Manchester City Nears Final Stages of Elliot Anderson Transfer
Manchester City are closing in on what could become one of the defining transfers of their post-Pep Guardiola rebuild, with Nottingham Forest midfielder Elliot Anderson now understood to be in the final stretch of negotiations over a move to the Etihad.
Club chiefs are described as “confident” of striking an agreement with Forest, with talks having accelerated in recent days and a fresh round of discussions planned to iron out the last details of a financial package that is expected to be enormous, potentially touching a British-record fee.
If all goes to plan, the 23-year-old England international will complete his medical in the United States while on World Cup duty, allowing City to move swiftly once the tournament ends.
A statement signing for Maresca’s Manchester City
This is not just another big-money City deal. It is being framed inside the club as a marker of intent for the Enzo Maresca project.

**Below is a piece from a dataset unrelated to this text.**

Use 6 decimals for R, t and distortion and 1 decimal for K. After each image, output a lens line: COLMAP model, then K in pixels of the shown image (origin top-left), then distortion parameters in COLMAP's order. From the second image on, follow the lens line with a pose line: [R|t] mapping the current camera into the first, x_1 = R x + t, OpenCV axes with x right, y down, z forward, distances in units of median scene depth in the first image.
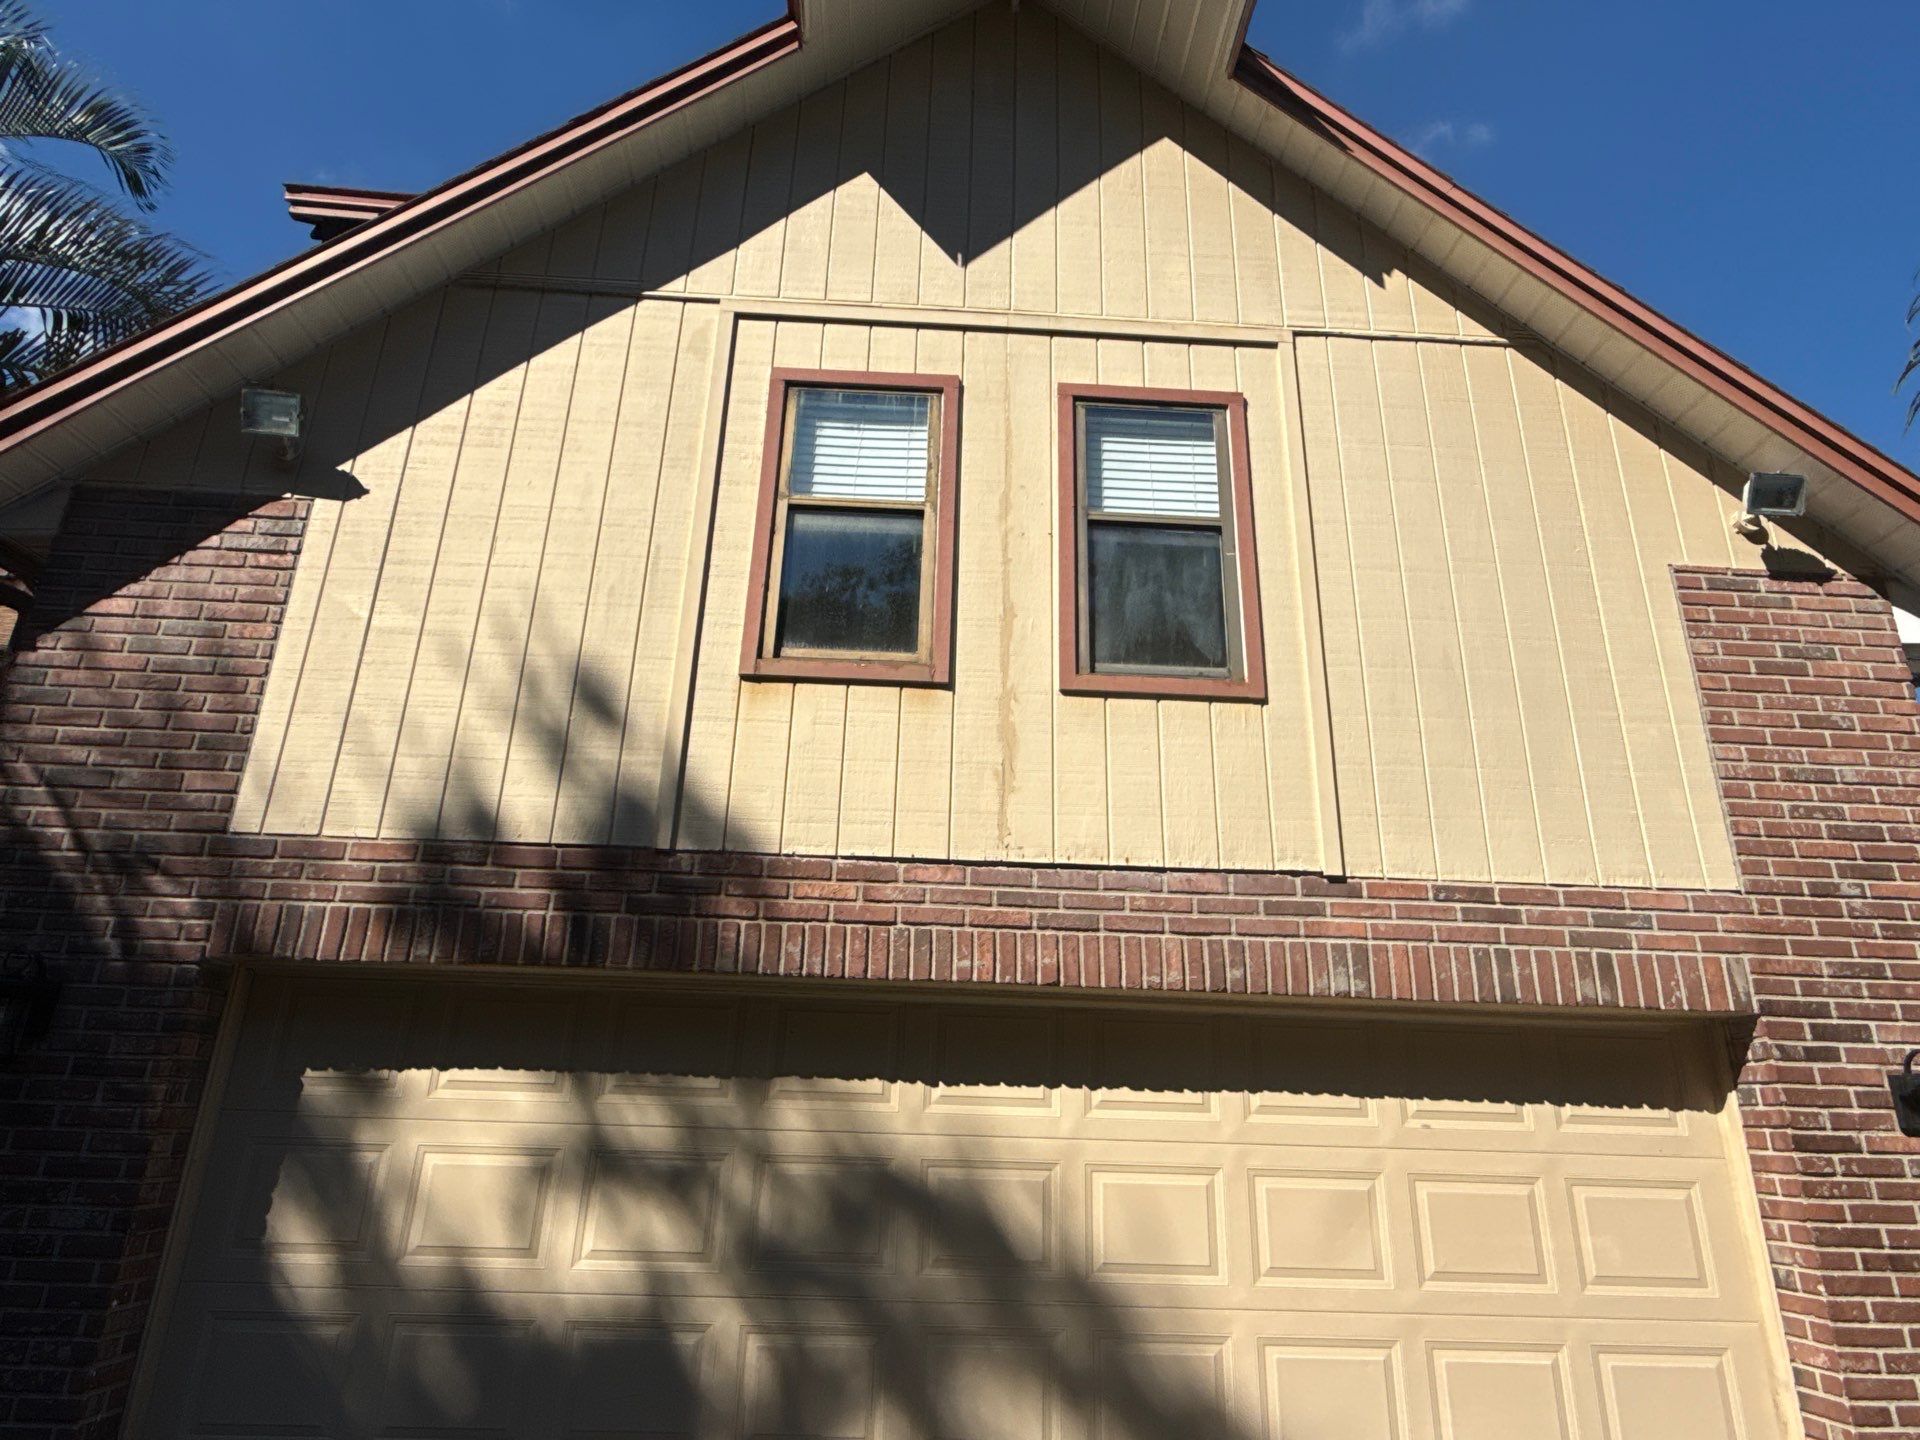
lens RADIAL K [[1086.2, 0, 960.0], [0, 1086.2, 720.0], [0, 0, 1]] dist [-0.001608, 0.001327]
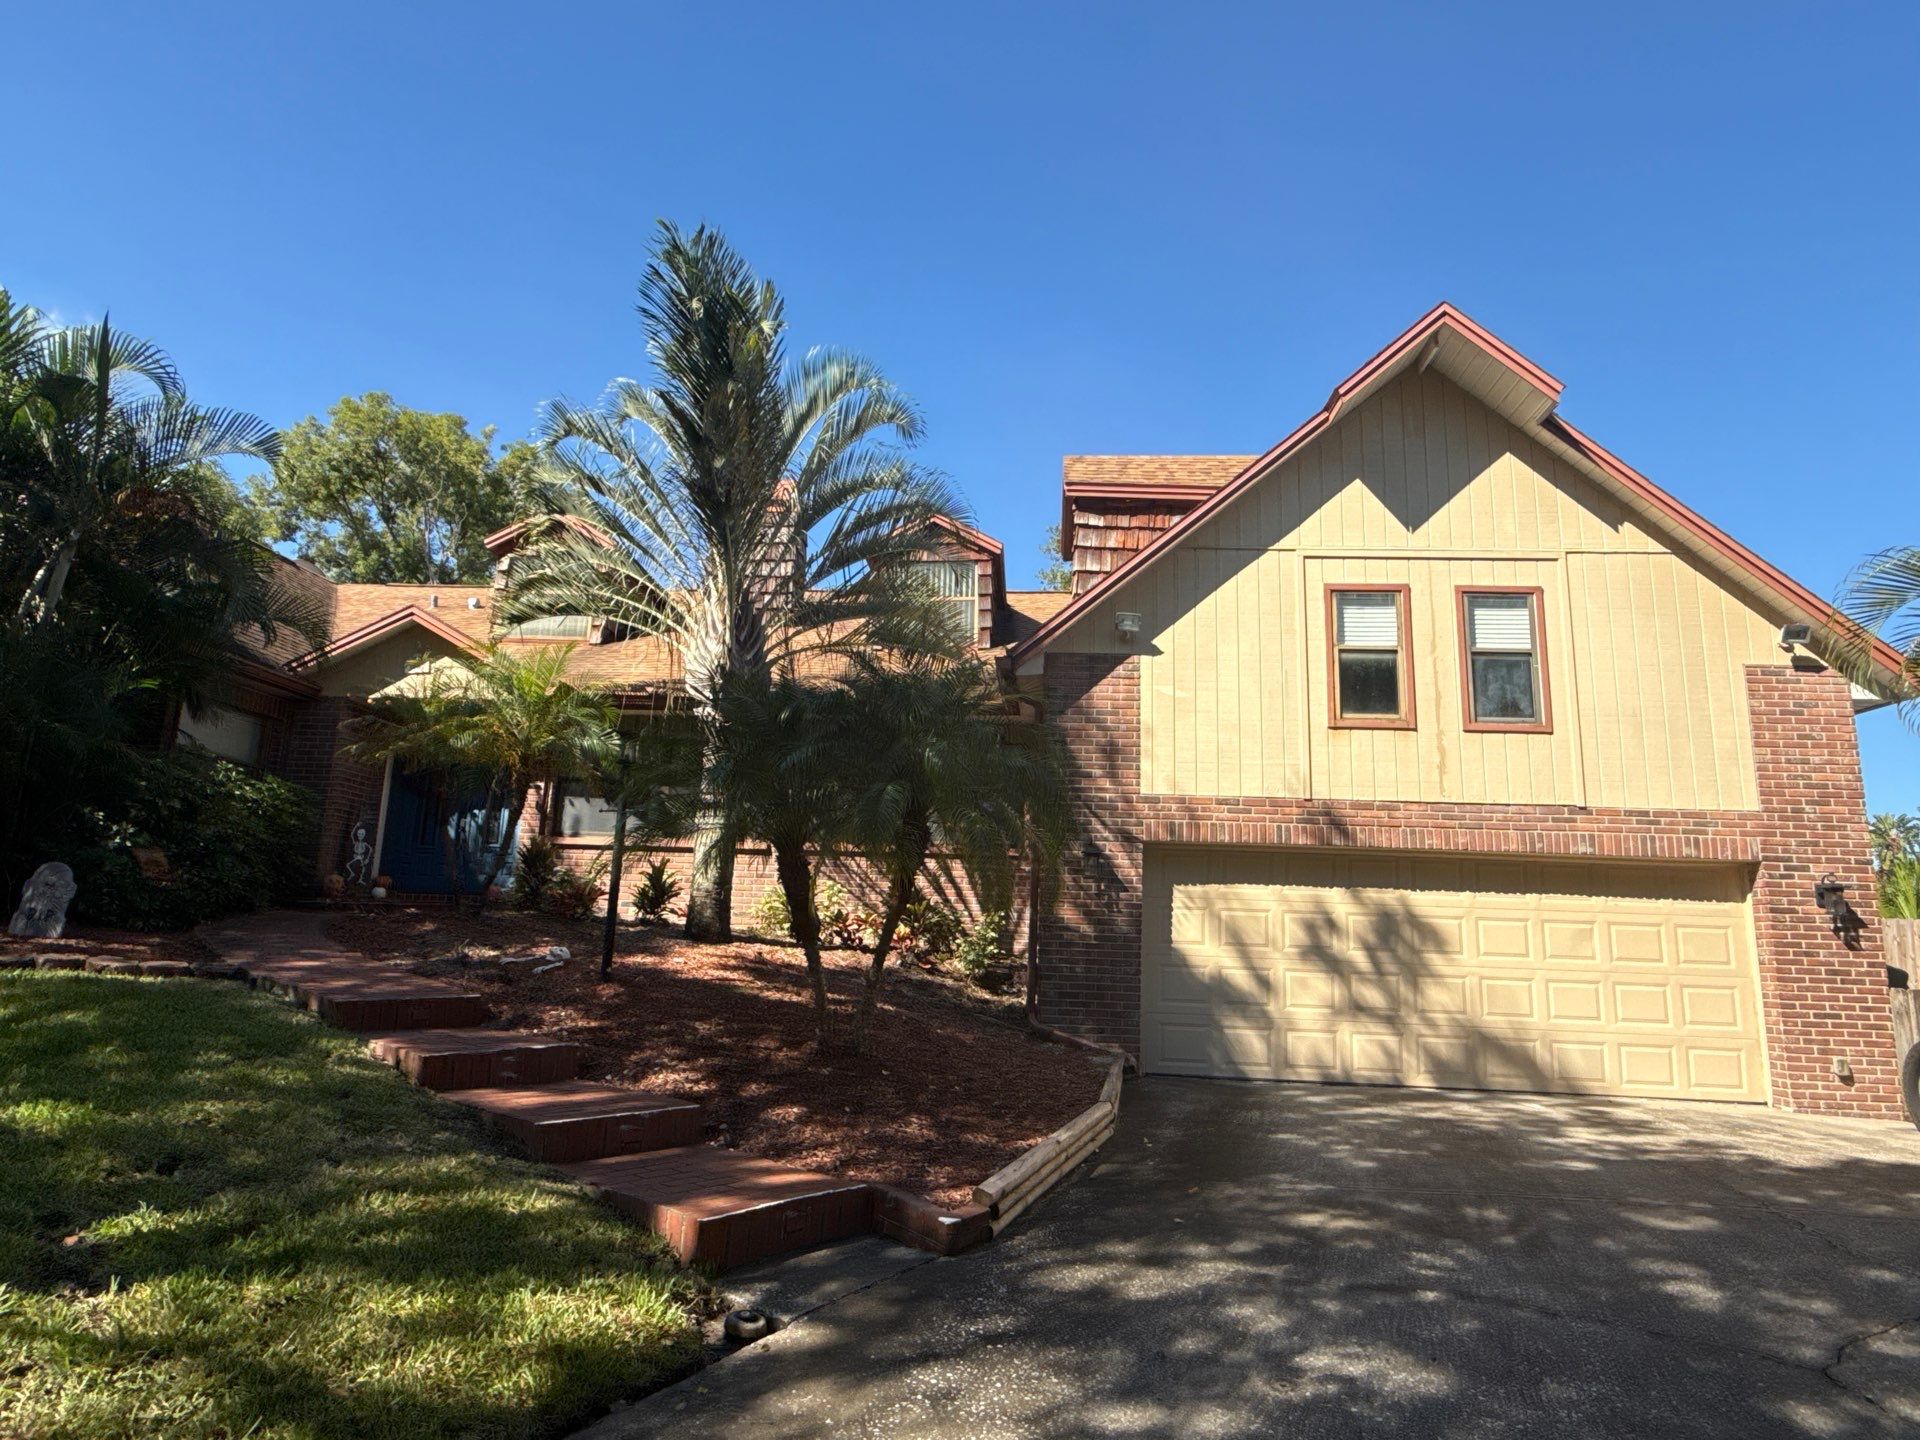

With Bernardo Silva now bound for Jose Mourinho’s Real Madrid, Sporting Director Hugo Viana has been tasked with delivering a marquee midfield signing to anchor a new-look side. Anderson has emerged as the preferred answer: young, athletic, tactically flexible, and already hardened by Premier League survival battles with Forest.
City’s engine room, which finished second to Arsenal last season, is being methodically retooled. The club want more legs, more thrust, more aggression with the ball. Anderson fits that brief. His ability to carry the ball from deep, break lines and sustain high-intensity pressing makes him an obvious candidate to inherit many of the responsibilities Bernardo handled so relentlessly.
Inside the Etihad hierarchy, the size of the proposed fee is seen less as a gamble and more as a reflection of Anderson’s trajectory. He has been central to Forest’s push away from danger and has forced his way into Thomas Tuchel’s England set-up, not as a squad passenger but as a trusted option in midfield. That combination of Premier League experience and international exposure, at 23, comes at a premium.
Medical in the US, plans in Manchester
The logistics are clear. With Anderson currently at the FIFA World Cup, City intend to complete his medical in the US during the tournament, provided the last elements of the deal fall into place. That would allow all parties to move quickly once the World Cup concludes and the paperwork is ready for signatures.
City are keen to have the deal wrapped up before the first team reports back to the City Football Academy for pre-season. Maresca wants his key pieces in early, not dropped into the squad on the eve of the campaign. The opening league fixture at Bournemouth on 23 August is already on his mind, and having Anderson available from day one would give the new manager a crucial structural pillar around which to build.
Once the financials and contracts are settled, the real intrigue begins: where, exactly, does Maresca see Anderson in his system?
Replacing Bernardo, partnering Rodri – or both?
Anderson’s profile gives Maresca options. His running power and ball-carrying numbers suggest he can shoulder the kind of high-intensity, multi-phase workload that defined Bernardo Silva’s role under Guardiola: press from the front, drop into midfield, link play, then surge beyond the forwards.
He can also operate deeper, alongside Rodri, as a playmaker who starts moves from the base of midfield before driving into space. That flexibility matters at a time when Rodri himself is weighing up his future and discussing a lucrative contract extension. City are planning for a scenario in which the Spaniard stays, but they are equally aware they need to future-proof the position.
Slot Anderson next to Rodri and you get a blend of control and chaos: one dictating tempo, the other punching holes between the lines. Ask Anderson to operate higher and you get a relentless presser who can carry the ball through pressure and release City’s wide forwards in transition.
For Maresca, inheriting a squad in transition after the Guardiola era, that level of tactical elasticity is gold dust.
A new physical edge for City
Strip away the numbers and the price tags, and the message is simple: City want to look and feel different in midfield. Younger. Quicker. Nastier to play against.
Anderson’s arrival would be the clearest sign yet that the club are serious about refreshing the core of a team that has carried a heavy load over multiple title races and deep European runs. A long-term contract awaits him in Manchester, and with it the expectation that he will not just complement the existing stars but drive the next version of City.
If the final details fall into place, the move will not only reshape Anderson’s career but also signal the start of a more athletic, revitalised Manchester City – one built to chase down Arsenal again and, in Maresca’s image, try to seize back control of English football.